## Input material
=-=-=-=-=
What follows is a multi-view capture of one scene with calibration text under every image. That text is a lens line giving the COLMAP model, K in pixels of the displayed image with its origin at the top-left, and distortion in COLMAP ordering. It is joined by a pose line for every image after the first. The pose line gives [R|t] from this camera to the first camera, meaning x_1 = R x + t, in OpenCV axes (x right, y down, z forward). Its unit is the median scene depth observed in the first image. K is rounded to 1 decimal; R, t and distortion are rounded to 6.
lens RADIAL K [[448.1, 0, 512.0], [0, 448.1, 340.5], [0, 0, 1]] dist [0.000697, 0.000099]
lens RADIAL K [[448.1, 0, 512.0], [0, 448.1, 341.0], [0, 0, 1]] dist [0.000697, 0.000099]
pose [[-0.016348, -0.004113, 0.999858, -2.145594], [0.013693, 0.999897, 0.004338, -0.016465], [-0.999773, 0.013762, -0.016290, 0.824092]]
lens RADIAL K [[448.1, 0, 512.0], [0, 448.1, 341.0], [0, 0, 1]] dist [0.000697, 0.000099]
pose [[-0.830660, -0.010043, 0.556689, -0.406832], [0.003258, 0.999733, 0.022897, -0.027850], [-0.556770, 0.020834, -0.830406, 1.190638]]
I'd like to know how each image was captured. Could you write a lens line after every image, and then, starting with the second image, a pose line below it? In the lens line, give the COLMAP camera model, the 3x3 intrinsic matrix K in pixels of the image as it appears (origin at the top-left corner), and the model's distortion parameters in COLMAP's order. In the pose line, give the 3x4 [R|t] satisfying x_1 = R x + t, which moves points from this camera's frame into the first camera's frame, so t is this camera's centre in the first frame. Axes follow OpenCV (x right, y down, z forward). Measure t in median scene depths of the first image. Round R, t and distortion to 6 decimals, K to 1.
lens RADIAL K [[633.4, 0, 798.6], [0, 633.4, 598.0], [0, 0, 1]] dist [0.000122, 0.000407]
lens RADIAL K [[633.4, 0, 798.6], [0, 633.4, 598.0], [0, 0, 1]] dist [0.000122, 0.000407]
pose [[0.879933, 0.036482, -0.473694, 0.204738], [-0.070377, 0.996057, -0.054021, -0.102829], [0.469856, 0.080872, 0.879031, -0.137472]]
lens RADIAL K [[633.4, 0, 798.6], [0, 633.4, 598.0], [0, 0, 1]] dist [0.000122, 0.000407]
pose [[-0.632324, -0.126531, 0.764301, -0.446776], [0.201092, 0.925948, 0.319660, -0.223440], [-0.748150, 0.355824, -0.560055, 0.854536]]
=-=-=-=-=
## Work to complete
Output consists of exactly the lines from the one containing "I'd like to" to the end of the records above, retyped without change and with nothing extra.

## Answer to this exercise
I'd like to know how each image was captured. Could you write a lens line after every image, and then, starting with the second image, a pose line below it? In the lens line, give the COLMAP camera model, the 3x3 intrinsic matrix K in pixels of the image as it appears (origin at the top-left corner), and the model's distortion parameters in COLMAP's order. In the pose line, give the 3x4 [R|t] satisfying x_1 = R x + t, which moves points from this camera's frame into the first camera's frame, so t is this camera's centre in the first frame. Axes follow OpenCV (x right, y down, z forward). Measure t in median scene depths of the first image. Round R, t and distortion to 6 decimals, K to 1.
lens RADIAL K [[633.4, 0, 798.6], [0, 633.4, 598.0], [0, 0, 1]] dist [0.000122, 0.000407]
lens RADIAL K [[633.4, 0, 798.6], [0, 633.4, 598.0], [0, 0, 1]] dist [0.000122, 0.000407]
pose [[0.879933, 0.036482, -0.473694, 0.204738], [-0.070377, 0.996057, -0.054021, -0.102829], [0.469856, 0.080872, 0.879031, -0.137472]]
lens RADIAL K [[633.4, 0, 798.6], [0, 633.4, 598.0], [0, 0, 1]] dist [0.000122, 0.000407]
pose [[-0.632324, -0.126531, 0.764301, -0.446776], [0.201092, 0.925948, 0.319660, -0.223440], [-0.748150, 0.355824, -0.560055, 0.854536]]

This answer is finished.